Dear Marketers and Data Scientists,

I get it. Our lives are changing rapidly and it’s making understanding individuals more complicated than ever.

Change has never happened at a faster pace.

So as our culture and everyday lifestyles, preferences and spending styles evolve, how can marketers keep up? Data. Yes. It sounds like the easy answer. But not just any type of data can help marketers keep their finger on the pulse of their audience; it must be predictive.

What is predictive analytics? The industry definition is “predictive analytics is the use of data, statistical algorithms and machine learning techniques to identify the likelihood of future outcomes based on historical and present-day data. The goal is to go beyond knowing what has happened to provide a best assessment of what will happen in the future.”

By tapping into the power of predictive data, marketers and data scientists have the ability to not only keep pace withbut also stay in front of their audience’s wants and needs (not to mention the competition). But predictive analytics is a broad term on its own. Let’s double-click specifically into what marketers and data scientists like you should be looking for when on the hunt for fresh data that reflects the modern consumer.

To guide you through the journey of selecting the best (and most predictive data) to leverage as the anchor for your omnichannel marketing strategies, I’m sharing a checklist of the attributes that you should consider table stakes.
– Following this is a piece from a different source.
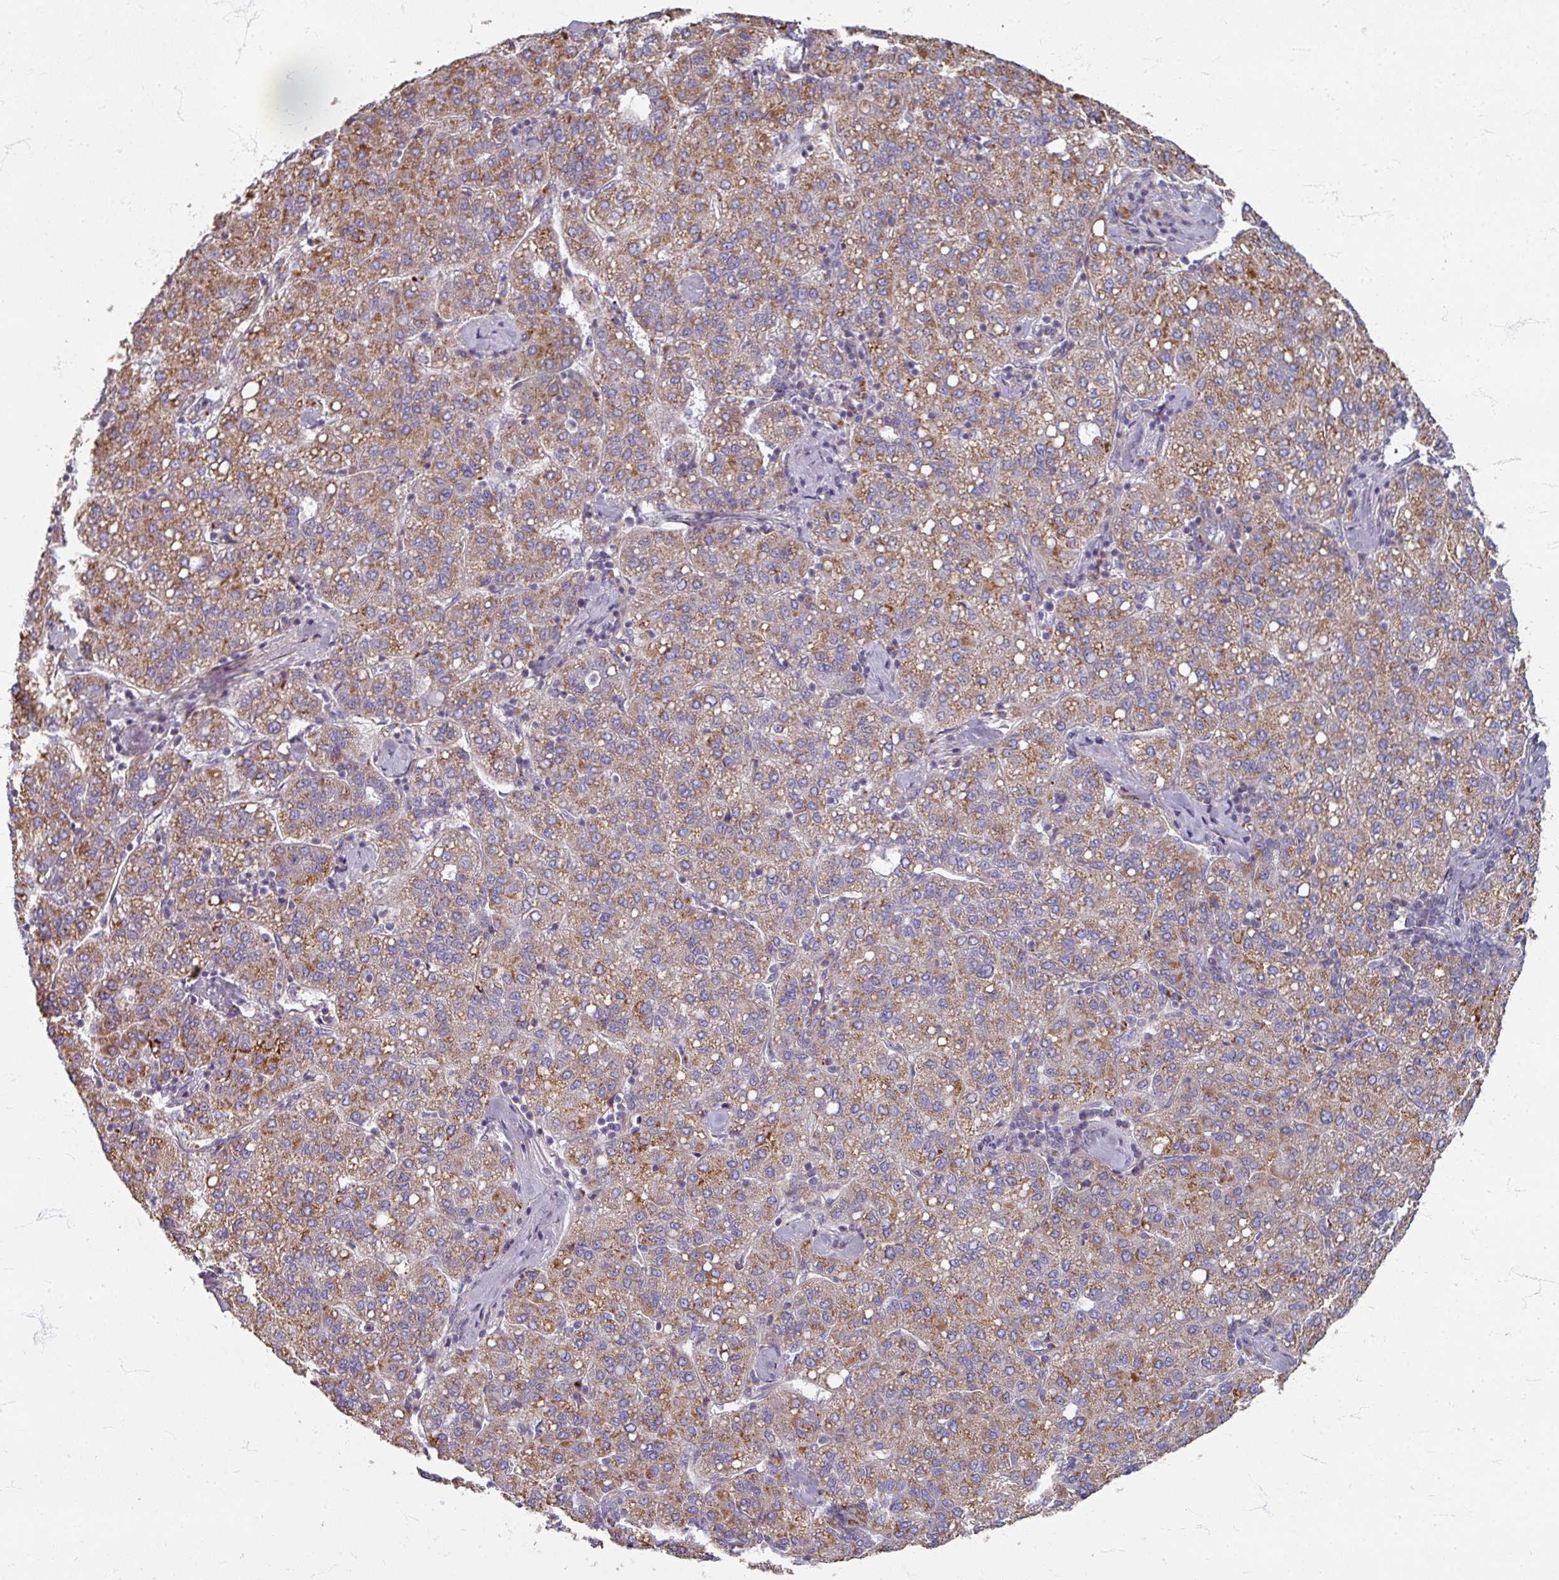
{"staining": {"intensity": "moderate", "quantity": ">75%", "location": "cytoplasmic/membranous"}, "tissue": "liver cancer", "cell_type": "Tumor cells", "image_type": "cancer", "snomed": [{"axis": "morphology", "description": "Carcinoma, Hepatocellular, NOS"}, {"axis": "topography", "description": "Liver"}], "caption": "An immunohistochemistry micrograph of tumor tissue is shown. Protein staining in brown shows moderate cytoplasmic/membranous positivity in liver cancer within tumor cells.", "gene": "GABARAPL1", "patient": {"sex": "male", "age": 65}}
    • Relevant – First of all, is the data you’re evaluating reflective of today’s modern consumers? Personally, I have seen other data providers still offering audience attributes to denote if someone prefers to use the Yellow Pages. Talk about a throwback. At AnalyticsIQ, we conduct our own proprietary research led by a team of cognitive psychologists. Our research reflects today’s consumers, from streaming habits to using buy-now-pay-later services to whether or not they prefer Uber-ing around town. It’s the type of data that really helps marketers and data scientists understand the actions, attitudes, and motivations behind an individual’s way of life – and how they may interact with your brand.
    • Detailed – Once you dig into the data, you may find that some companies provide binary data points – basically a simple yes or no flag. For example, does an individual prefer to use coupons? Yes or no. The better, more flexible approach is to leverage data that has been modeled and package as to highlight the predictiveness of a data point. For example, instead of saying yes or no as to whether a consumer utilizes coupons, a better approach would be to have a scale of 1 to 7 so you can identify those coupon-fanatics (a 7) vs someone who may be open to using one (a 3) or someone who has zero interest (a 1). With this type of data, now you’ve given yourself the gift of turning the dial up and down on your segmentation and analytics strategies.
    • Scalable – There are a number of data sources that you may find incredibly interesting on your data journey. But are those insights only available on a portion of the population, like your social media audience for example? By leveraging a national data source, you can not only link the predictive data to your first party data, but you can see and tap into a broader view of prospects who fall outside of your CRM who you hope to capture as customers, as well.
    • Predictive – Predictive data must be backed up by just that – more data. To prove that data is actually predictive, ensure that your data partner conducts multiple validation tests. By back testing data, you can apply a predictive model to historical data to determine its accuracy.
    • Privacy compliant & future proof – Over the past years, the world has seen a number of privacy regulations fall into place from GDPR in the EU to CCPA in California. There are a number of additional proposed regulations and industry changes (like Google’s third-party cookie deprecation) that are pushing marketers to evolve their data-driven strategies. It is key to choose a partner that not only meets today’s guidelines but is planning for potential future privacy shifts, too.

If you’re looking to calm the storm of consumer changes and root your marketing, advertising, and data strategies in data you can trust, then a predictive data partner may be just what you, your team, and your organization need.